On Friday, after testimony from another forensic pathologist, Lindsey Thomas, the medical examiner who performed the autopsy finally took the stand and offered a different description of what killed Floyd.
Andrew Baker said he did not watch the video before the autopsy to avoid bias. He testified that Floyd died from a combination of the stress of being subdued by police, drugs, and his health problems. Previous witnesses had testified that drugs and health problems played no role. Baker said “those are not direct causes. Those are contributing causes.”
Baker described Floyd as having severe heart disease, and said that as the encounter with Chauvin sent stress hormones and adrenaline coursing through Floyd’s body, “the law enforcement subdual restraint and the neck compression was just more than Mr. Floyd could take by virtue of those heart conditions.”

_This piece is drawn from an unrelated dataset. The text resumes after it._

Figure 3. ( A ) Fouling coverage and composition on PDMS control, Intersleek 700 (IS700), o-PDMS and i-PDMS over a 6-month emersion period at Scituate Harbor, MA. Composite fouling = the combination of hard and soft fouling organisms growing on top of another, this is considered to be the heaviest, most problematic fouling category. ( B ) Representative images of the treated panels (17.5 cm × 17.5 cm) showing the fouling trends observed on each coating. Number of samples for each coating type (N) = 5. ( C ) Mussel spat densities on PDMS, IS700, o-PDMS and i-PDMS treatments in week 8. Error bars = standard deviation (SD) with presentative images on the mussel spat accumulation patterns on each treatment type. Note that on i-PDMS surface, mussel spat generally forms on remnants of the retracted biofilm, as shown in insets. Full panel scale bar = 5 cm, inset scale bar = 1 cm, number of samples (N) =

“It was the stress of that interaction that tipped him over the edge, given his underlying heart disease and his toxicological status,” Nelson said.

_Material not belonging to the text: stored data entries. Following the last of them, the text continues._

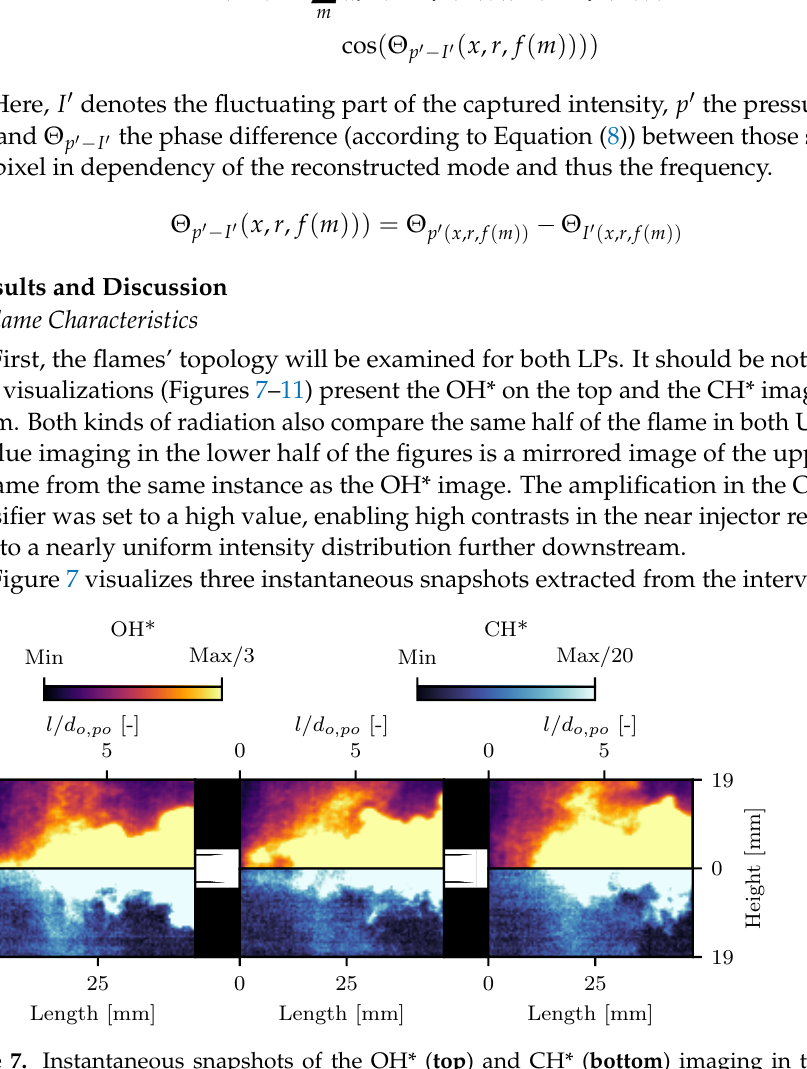
Figure 7. Instantaneous snapshots of the OH* ( top ) and CH* ( bottom ) imaging in the interval between 9.1 and 9.5 s of LP1 with three different kinds of flame anchoring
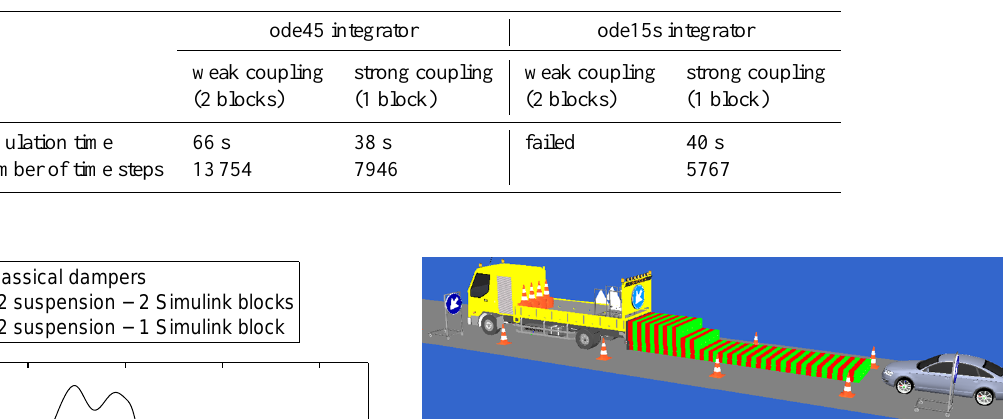
Figure 16. Illustration of the two approaches for coupling the hydraulic and mechanical models. Left: weak coupling using two separated blocks. Right: strong coupling using one monolithic block. Table 1. Calculation performance for the line change manoeuvre simulation of the model of the Audi A6 equipped with the Kinetic H2 suspension. The simulation was performed on a computer running with Windows 7 and equipped with an Intel Core 2 Duo CPU (2.53GHz), 4 GB RAM.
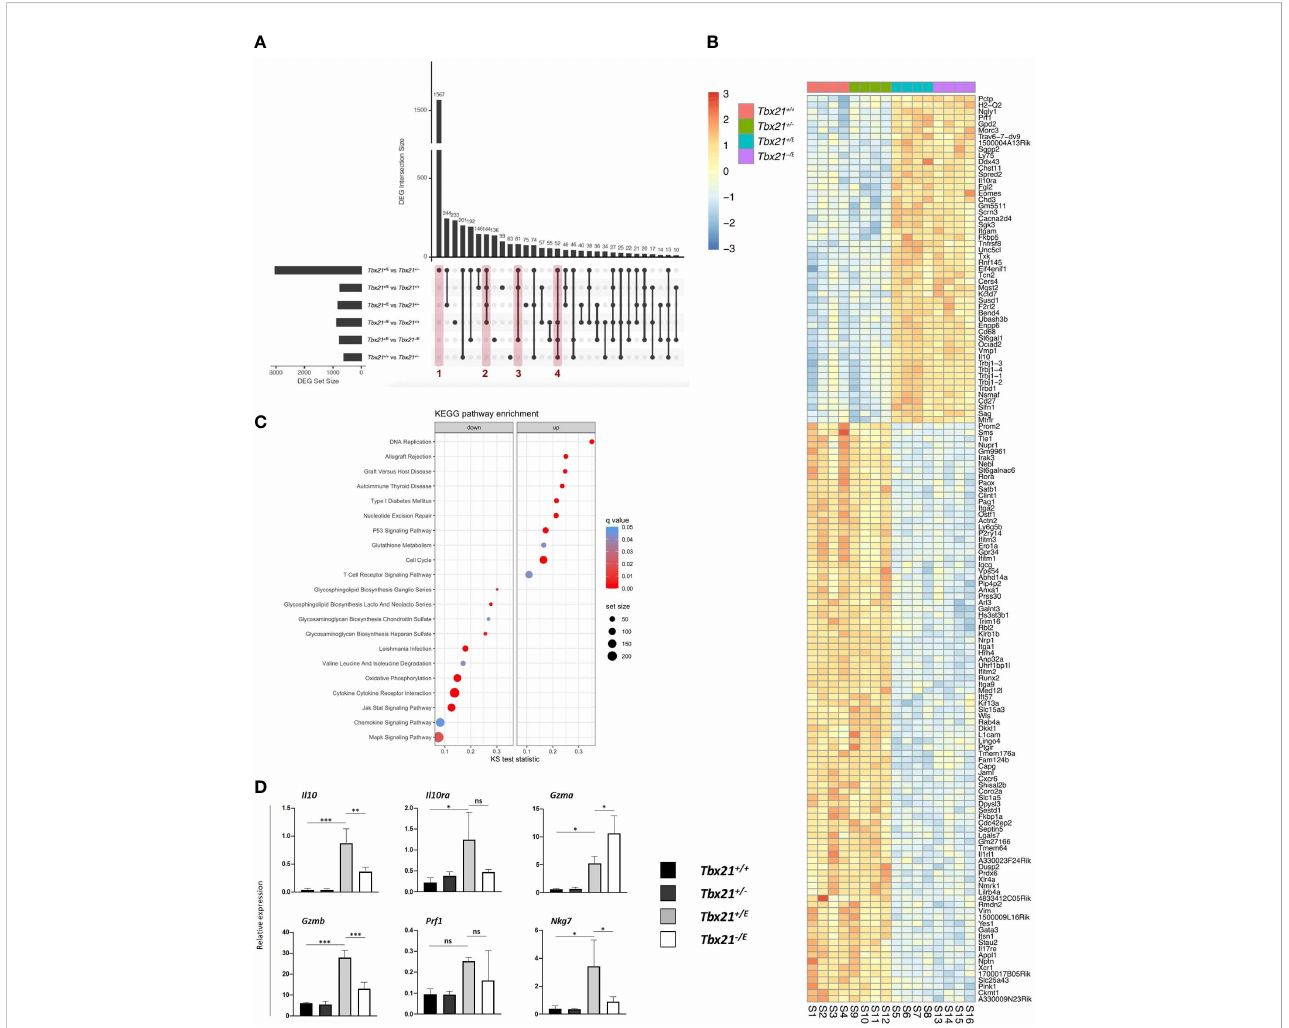
FIGURE 4 Transcriptional effects of Eomes in CD4 + T cells. SMARTA CD4 + T cells of the indicated genotypes were transferred into C57BL/6 mice, followed by LCMV infection as shown in Figure 2A. On day 8 after infection splenocytes were sorted, RNA isolated and sequencing performed. (A) Multi-comparison analysis of all genotypes shown in an upset plot. Set size de fi nes the total amount of differentially expressed genes (DEGs) in this comparison. Intersection size de fi nes the DEGs speci fi cally differentially expressed in the comparisons marked by dots and lines. Red columns mark comparisons further analyzed in (B/Suppl.). (B) Heatmap of DEGs marked by column 2 in Figure 4A ( Tbx21 +/E and Tbx21 -/E vs Tbx21 +/+ and Tbx21 +/- ) focussing on the role of Eomes in SMARTA CD4 + T cells. (C) KEGG pathway enrichment analysis. The x-axis shows the Kolmogorov-Smirnov (KS) test statistic for each pathway, the size of the dots represents the size of each pathway and the colour the statistical signi fi cance. (D) qPCR of selected targets (IL-10 pathway and cytotoxicity) to validate RNA-seq data from in vitro stimulated SMARTA CD4 + T cells. Statistical analysis: *=p < 0.05; **=p < 0.01; ***=p < 0.001; ns, not signi fi cant; Error bars denote mean +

Later in the trial, the defense will present its own experts. For now, Nelson used his cross-examinations to bring up Floyd’s drug use and health problems – cardiovascular disease, a severely blocked artery, high blood pressure – trying to provide jurors with a reasonable doubt that Chauvin choked the life out of Floyd. Over and over, he made statements disguised as questions to which the only possible answer was “yes”: There is no reasonable use for methamphetamines bought off the street? There was no bruising found on Floyd’s neck? You did not weigh Mr. Chauvin on the day of this incident, so you don’t know exactly how much force he exerted on Mr. Floyd?
It’s hard to tell how the jurors felt about all this. They are not being shown on the Court TV livestream, but pool reporters in the courtroom described them taking plentiful notes and paying close attention to the charts and illustrations. One of the jurors is a nurse, who was described as “riveted” by Tobin’s testimony.

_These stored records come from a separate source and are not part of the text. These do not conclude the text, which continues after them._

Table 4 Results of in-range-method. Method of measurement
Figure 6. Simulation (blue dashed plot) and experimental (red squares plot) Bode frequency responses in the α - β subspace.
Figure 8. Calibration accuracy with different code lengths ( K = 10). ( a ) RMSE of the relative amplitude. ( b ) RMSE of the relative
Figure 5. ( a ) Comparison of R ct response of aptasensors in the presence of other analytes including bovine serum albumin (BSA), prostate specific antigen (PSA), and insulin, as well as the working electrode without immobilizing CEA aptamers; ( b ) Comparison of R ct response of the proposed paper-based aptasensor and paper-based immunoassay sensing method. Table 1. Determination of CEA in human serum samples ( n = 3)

The Irish doctor was a star witness, with his askew tie and crooked glasses belying the precision of his testimony. He cited percentages, weights and ratios from memory. Asked by Nelson why there were no bruises on Floyd’s neck, he responded: “When I go to church, I sit on a hard bench. I don’t get bruising on my bottom.” He even narrated a segment of the infamous video by identifying the exact moment of Floyd’s death, when his eyes flickered: “One second he’s alive and one second he’s no longer. That’s the moment the life goes out of his body.”
After that moment, Tobin testified, Chauvin’s knee remained on Floyd’s neck for another 3 minutes and 27 seconds.